Down (Town) on the Farm

Seattle’s P-Patch garden management system, which oversees 73 P-Patches distributed throughout the city, equals approximately 23 acres and serves about 2,000 households.
Urban farming entrepreneurs spread their seeds
By Ashley Deforest
Sustainable Industries
Sept. 1, 2010
Ashley Deforest is Community Relations Planner at King County Department of Transportation and a Director at Woonerfs Consulting.
Excerpt:
Skeptics are quick to note that, in the current economic climate, where many developable properties remain fallow, urban agriculture presents itself as an attractive interim use. But, as Kalin of Virtually Green notes, as the economy improves urban farms may be dislocated and left to the wayside unless the green building movement can absorb these farms and produce a similar level of food.

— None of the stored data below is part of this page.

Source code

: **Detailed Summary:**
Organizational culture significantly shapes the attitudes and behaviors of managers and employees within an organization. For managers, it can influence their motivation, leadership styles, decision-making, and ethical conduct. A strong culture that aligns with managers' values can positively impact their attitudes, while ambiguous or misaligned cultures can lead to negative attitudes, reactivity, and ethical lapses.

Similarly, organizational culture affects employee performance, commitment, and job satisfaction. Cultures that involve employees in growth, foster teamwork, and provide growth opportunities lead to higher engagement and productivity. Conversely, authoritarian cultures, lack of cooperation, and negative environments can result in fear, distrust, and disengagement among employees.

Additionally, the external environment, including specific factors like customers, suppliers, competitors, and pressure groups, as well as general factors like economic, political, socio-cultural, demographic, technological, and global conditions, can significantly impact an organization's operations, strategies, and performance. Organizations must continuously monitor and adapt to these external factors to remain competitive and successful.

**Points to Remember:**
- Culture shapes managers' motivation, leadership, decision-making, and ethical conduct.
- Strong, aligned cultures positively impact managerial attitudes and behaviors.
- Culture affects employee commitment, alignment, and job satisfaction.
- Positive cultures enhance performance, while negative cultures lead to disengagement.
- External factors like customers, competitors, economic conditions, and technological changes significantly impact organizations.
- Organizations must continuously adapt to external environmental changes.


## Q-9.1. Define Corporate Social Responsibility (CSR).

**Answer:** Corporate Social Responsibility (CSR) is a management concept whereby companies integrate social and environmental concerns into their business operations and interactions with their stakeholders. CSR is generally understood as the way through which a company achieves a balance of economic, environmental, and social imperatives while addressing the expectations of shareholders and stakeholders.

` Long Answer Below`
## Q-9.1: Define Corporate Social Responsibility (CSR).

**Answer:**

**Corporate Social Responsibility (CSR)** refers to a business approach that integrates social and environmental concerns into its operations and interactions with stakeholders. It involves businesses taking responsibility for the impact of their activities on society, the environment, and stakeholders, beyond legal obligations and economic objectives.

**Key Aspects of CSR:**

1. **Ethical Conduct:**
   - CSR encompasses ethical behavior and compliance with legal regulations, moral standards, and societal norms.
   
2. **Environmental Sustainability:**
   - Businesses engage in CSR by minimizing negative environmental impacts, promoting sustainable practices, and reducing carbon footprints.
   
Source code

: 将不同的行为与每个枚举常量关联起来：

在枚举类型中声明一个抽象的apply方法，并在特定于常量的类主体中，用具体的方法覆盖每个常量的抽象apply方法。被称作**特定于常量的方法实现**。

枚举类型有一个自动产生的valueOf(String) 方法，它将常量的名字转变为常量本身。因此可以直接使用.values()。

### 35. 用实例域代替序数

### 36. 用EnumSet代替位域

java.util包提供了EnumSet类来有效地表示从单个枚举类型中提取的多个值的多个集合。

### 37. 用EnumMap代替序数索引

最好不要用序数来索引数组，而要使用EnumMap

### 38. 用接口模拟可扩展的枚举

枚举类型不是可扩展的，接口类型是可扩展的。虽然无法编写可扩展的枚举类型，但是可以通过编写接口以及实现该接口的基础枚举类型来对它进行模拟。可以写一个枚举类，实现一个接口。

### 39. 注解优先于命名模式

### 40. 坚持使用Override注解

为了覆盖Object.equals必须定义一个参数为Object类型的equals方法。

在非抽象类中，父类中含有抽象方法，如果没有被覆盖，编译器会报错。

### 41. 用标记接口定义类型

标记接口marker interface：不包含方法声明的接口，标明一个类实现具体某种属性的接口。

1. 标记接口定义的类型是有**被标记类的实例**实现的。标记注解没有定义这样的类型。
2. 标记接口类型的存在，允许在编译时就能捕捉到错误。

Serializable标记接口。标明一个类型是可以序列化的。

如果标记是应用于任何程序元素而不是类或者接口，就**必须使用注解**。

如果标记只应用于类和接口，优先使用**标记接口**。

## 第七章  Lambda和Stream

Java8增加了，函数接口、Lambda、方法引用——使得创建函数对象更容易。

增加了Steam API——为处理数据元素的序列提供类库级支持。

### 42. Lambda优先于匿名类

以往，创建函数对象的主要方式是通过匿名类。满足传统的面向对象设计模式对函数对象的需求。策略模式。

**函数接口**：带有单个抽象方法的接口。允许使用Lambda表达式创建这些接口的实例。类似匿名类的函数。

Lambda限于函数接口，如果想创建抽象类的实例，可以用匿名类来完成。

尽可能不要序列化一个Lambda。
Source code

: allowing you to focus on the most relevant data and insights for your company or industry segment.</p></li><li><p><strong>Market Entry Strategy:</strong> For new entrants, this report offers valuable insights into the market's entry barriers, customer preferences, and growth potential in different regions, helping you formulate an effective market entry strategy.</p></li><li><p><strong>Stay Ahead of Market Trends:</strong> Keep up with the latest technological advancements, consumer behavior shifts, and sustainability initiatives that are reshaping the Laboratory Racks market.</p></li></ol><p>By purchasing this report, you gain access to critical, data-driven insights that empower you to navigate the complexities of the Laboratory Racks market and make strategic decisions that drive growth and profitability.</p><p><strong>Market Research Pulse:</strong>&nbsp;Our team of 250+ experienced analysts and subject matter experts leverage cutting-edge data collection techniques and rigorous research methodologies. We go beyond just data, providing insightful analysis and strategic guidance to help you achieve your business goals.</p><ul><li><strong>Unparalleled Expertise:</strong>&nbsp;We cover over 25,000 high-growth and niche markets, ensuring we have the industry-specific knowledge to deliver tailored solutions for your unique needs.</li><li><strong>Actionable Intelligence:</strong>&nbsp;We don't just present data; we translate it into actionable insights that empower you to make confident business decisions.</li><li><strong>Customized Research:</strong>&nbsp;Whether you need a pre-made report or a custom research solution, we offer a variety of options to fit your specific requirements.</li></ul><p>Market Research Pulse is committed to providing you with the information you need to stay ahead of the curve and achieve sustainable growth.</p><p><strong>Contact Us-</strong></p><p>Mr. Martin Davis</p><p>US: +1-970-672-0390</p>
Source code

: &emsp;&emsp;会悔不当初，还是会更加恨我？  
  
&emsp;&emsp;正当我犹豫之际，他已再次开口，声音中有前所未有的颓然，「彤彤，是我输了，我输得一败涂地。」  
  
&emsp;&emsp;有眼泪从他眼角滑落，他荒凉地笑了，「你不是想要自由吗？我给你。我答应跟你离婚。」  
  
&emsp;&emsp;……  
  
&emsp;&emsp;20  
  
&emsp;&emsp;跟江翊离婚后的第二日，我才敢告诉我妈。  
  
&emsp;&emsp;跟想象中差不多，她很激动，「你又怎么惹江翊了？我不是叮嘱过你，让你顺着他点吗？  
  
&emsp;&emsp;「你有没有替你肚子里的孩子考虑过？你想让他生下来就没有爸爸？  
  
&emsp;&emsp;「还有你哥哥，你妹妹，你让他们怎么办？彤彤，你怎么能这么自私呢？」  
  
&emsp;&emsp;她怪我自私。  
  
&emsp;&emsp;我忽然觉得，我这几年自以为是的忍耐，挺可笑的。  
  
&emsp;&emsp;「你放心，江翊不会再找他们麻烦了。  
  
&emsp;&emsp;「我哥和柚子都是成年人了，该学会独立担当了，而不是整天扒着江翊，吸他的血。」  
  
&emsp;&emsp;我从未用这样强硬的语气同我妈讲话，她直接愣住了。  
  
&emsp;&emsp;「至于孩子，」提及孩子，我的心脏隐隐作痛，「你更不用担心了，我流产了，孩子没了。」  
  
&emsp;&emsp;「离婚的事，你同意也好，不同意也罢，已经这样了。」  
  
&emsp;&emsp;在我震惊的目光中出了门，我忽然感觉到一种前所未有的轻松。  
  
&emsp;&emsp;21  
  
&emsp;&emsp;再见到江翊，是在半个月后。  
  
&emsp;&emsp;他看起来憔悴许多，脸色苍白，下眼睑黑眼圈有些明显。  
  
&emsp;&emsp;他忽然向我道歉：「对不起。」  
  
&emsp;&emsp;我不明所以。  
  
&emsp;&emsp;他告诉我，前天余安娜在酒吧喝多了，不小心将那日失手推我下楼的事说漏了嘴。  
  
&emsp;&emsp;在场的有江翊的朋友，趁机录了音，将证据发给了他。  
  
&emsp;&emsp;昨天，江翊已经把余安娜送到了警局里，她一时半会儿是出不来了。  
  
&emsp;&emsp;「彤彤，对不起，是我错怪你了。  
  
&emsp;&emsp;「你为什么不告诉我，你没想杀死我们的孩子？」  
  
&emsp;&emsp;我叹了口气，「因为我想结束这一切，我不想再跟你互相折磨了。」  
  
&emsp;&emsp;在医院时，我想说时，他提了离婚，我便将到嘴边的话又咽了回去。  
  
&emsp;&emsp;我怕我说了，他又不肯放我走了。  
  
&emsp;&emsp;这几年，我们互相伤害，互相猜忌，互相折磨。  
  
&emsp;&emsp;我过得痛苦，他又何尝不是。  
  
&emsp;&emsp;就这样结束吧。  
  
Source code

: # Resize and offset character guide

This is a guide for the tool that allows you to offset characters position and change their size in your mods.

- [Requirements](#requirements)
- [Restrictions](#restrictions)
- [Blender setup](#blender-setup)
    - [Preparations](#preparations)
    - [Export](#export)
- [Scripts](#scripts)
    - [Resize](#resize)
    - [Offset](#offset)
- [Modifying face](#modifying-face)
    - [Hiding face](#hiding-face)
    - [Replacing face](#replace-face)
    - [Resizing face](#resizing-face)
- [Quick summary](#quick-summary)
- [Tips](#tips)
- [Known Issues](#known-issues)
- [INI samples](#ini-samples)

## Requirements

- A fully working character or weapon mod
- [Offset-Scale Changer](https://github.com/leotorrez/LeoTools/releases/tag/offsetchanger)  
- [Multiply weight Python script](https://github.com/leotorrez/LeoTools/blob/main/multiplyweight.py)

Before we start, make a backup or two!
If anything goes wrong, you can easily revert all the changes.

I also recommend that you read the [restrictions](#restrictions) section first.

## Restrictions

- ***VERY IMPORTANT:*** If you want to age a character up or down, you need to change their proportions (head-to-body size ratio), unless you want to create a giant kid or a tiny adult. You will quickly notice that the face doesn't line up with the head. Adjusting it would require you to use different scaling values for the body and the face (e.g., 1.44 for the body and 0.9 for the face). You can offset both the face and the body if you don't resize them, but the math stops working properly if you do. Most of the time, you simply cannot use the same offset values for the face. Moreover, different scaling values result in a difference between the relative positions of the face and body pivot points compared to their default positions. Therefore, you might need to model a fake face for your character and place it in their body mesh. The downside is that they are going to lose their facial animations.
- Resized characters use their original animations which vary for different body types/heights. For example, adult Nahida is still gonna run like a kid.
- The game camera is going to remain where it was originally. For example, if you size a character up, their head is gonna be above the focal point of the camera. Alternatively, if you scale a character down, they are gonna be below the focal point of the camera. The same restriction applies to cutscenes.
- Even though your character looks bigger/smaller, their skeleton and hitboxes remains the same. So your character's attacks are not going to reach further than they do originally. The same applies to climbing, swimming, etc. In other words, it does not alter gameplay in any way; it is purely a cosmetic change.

Kalin is putting his energy toward what he considers a more sustainable solution. In nearby Concord, Calif., a city of about 125,000 people located just 31 miles east of San Francisco, Kalin, through the Sustainable Commercial Urban Farm Incubator (SCUFI), is trying to create a commercially viable urban farm model that can be replicated elsewhere.
Like other business incubators, SCUFI is setting out to equip the next generation of urban farmers with access to capital, solid business skills, shared resources and a support network. But where it differs is that it also provides new farmers with education around sustainable farming skills.
Virtually Green, which also gives virtual tours of green buildings through www.virtuallygreen.com, is partnering with California Farm Link, the Monument Community partnership and the Michael Chavez Center for Economic Opportunity to set up a comprehensive support network for new urban farmers. Among the programs being instituted are a micro-financing program for start-up capital, a shared tool and equipment library and an urban farm-co-op.
“Successful farmers have one eye on the morning farm report and another eye on the spreadsheet,” Kalin says. “The SCUFI program teaches a lot more than setting up beds to grow veggies.” Kalin says he hopes SCUFI can cultivate the urban agriculture movement so it can be sustained over the long term.”